==== Information shown ====

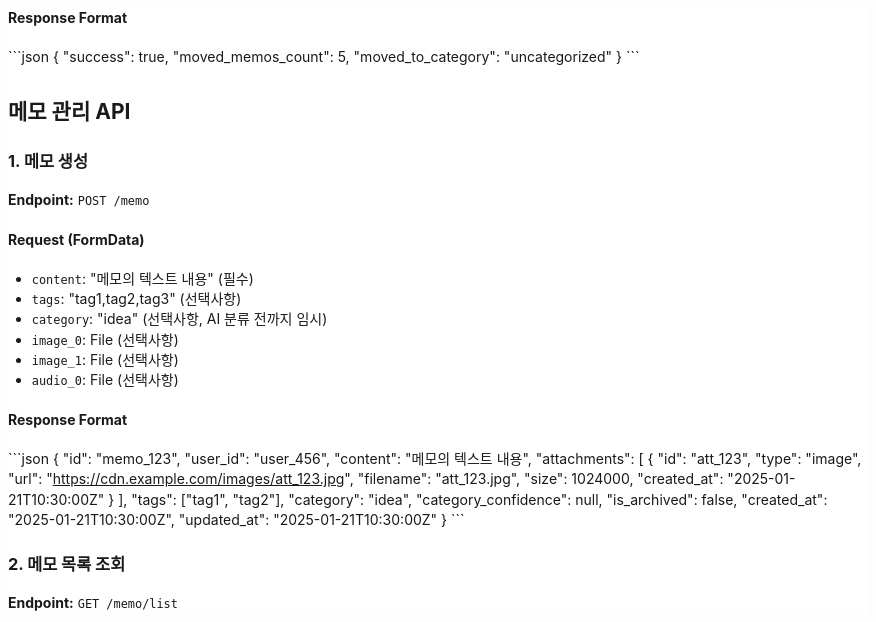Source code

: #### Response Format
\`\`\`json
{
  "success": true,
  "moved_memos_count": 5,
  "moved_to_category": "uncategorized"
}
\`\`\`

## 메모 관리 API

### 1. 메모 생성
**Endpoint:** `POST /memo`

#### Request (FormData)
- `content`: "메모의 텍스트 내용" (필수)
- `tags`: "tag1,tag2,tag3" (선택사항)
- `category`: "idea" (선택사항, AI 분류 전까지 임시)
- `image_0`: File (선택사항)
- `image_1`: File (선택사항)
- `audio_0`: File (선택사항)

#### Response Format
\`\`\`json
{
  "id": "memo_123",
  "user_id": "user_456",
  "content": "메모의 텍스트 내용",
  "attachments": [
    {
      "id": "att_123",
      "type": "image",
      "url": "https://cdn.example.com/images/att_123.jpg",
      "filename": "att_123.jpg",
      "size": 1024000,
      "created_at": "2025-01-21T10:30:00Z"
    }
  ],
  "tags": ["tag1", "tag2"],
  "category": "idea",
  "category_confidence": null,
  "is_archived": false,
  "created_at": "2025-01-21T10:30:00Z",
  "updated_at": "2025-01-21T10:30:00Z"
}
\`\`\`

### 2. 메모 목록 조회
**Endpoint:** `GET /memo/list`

====

- **Assigned task**
Which lines in the rows above contain the string "tags"? Extract each of them, treating uppercase and lowercase letters as different.

- **Response box**
- `tags`: "tag1,tag2,tag3" (선택사항)
  "tags": ["tag1", "tag2"],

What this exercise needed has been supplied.